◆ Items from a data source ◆
***

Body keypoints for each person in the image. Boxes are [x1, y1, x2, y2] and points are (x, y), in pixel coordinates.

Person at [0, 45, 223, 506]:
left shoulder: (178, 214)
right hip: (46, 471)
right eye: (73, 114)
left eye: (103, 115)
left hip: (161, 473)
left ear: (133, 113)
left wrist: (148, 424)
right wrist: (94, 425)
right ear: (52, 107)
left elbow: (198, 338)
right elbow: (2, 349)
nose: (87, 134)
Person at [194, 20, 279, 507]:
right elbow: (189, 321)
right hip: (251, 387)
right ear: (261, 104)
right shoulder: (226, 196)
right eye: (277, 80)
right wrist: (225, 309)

***

◆ Task prompt ◆
Print all the data above word for word.

◆ Task answer ◆
Body keypoints for each person in the image. Boxes are [x1, y1, x2, y2] and points are (x, y), in pixel coordinates.

Person at [0, 45, 223, 506]:
left shoulder: (178, 214)
right hip: (46, 471)
right eye: (73, 114)
left eye: (103, 115)
left hip: (161, 473)
left ear: (133, 113)
left wrist: (148, 424)
right wrist: (94, 425)
right ear: (52, 107)
left elbow: (198, 338)
right elbow: (2, 349)
nose: (87, 134)
Person at [194, 20, 279, 507]:
right elbow: (189, 321)
right hip: (251, 387)
right ear: (261, 104)
right shoulder: (226, 196)
right eye: (277, 80)
right wrist: (225, 309)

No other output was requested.